Abstract

In the modern industry Resin Transfer Molding (RTM) is a well-known low cost technique to produce high quality composite materials parts in a relatively short time. The process injects a pressurized resin in a closed mold containing a fiber preform to fill all the empty spaces between fibers and inside fiber tows. Often modeling of infiltration processes is performed treating the material as a homogeneous porous medium. However, engineering reinforcements used in the industry are often dual scale presenting different filling rate for the pores inside the fiber tows and for the regions between the fiber tows. One of the main issues related with the RTM process are flow induced defects and the presence of dual scale flow could potentially lead to meso and microvoid generation and entrapment. Once a part is cured, such voids influence negatively its performance, reducing mechanical properties and, in some cases, representing localized spots for crack initiation and future failure. In this work, the dual scale nature of the process is modeled using Liquid Injection Molding Simulation (LIMS) software.
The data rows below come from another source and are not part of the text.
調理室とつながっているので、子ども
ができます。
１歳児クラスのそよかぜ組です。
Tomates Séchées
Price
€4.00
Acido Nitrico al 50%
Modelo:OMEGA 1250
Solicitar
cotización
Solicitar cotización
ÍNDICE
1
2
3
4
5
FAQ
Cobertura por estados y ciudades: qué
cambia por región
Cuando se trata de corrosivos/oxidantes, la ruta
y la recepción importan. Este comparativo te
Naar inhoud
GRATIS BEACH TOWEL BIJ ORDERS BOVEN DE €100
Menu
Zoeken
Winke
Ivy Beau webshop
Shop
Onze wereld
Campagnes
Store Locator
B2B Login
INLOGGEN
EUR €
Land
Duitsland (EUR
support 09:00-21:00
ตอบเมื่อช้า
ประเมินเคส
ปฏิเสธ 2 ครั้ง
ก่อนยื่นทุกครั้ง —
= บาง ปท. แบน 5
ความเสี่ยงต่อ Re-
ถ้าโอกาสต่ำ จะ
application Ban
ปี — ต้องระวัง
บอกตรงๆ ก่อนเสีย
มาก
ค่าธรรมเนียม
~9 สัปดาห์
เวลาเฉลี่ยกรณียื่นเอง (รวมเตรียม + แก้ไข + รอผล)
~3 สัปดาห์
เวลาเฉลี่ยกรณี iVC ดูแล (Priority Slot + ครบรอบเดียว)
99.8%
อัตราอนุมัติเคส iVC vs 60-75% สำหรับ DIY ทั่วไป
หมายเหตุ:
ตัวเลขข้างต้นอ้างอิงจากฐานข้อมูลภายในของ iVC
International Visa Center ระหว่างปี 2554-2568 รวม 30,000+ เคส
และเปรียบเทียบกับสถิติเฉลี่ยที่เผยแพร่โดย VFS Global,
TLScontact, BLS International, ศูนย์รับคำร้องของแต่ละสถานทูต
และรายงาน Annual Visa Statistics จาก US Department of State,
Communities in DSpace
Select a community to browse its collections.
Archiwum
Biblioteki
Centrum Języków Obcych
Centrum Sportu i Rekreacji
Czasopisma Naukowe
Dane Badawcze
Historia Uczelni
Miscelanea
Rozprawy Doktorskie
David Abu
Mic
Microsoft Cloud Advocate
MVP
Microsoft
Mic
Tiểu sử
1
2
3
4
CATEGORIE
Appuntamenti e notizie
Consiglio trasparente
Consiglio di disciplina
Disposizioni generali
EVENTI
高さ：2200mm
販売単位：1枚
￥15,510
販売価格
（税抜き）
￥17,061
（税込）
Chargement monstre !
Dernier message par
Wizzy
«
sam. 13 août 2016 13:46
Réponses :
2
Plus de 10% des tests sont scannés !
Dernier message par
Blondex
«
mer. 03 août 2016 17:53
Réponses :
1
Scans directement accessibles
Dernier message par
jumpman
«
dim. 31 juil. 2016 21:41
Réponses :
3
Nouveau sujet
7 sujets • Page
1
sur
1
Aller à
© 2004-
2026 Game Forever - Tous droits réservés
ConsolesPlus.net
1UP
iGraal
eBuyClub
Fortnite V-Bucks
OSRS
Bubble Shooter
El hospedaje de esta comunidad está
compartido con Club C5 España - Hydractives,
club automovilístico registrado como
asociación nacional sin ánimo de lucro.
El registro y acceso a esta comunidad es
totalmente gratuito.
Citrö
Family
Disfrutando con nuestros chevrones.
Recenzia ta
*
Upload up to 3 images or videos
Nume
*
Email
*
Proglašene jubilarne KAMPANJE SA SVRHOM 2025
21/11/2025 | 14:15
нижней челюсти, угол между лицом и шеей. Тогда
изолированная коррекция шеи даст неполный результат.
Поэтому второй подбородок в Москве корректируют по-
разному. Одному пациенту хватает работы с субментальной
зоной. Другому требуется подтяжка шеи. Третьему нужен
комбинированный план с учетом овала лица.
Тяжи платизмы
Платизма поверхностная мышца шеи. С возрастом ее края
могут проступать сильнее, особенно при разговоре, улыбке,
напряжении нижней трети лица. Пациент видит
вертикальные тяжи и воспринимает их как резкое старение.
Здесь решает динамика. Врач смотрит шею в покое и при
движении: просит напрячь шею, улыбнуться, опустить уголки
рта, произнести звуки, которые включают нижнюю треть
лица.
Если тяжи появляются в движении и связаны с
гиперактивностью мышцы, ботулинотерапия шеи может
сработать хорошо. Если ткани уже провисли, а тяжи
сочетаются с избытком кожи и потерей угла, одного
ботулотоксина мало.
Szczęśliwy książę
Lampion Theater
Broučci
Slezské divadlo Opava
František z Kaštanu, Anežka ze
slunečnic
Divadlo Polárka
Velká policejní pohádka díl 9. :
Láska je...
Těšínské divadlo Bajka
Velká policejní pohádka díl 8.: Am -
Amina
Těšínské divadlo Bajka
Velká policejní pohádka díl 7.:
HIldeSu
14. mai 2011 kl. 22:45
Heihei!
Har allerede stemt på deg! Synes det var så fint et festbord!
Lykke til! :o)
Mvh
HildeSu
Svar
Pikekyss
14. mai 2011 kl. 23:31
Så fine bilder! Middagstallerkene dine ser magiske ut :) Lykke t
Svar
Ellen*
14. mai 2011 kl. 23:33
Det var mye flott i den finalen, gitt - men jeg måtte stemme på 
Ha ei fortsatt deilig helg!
The saturation of the tows is analyzed using a network of one-dimensional elements, which are attached to the mesh that represents the bulk preform. This network is modified to take into account the anisotropic permeability of the fiber tows and the architecture of the reinforcement. Capillary effects deriving from the compacted tows are also included. The model is validated with experiments, in which flow front position and dual scale filled regions are measured optically. Two geometries are investigated, first a flat plate geometry, and second a C-shaped spar. Role of various processing conditions is also included in this study; such as the effect of vacuum conditions on bulk and tow filling during the impregnation of the reinforcement, and on the final quality of the part in terms of void content.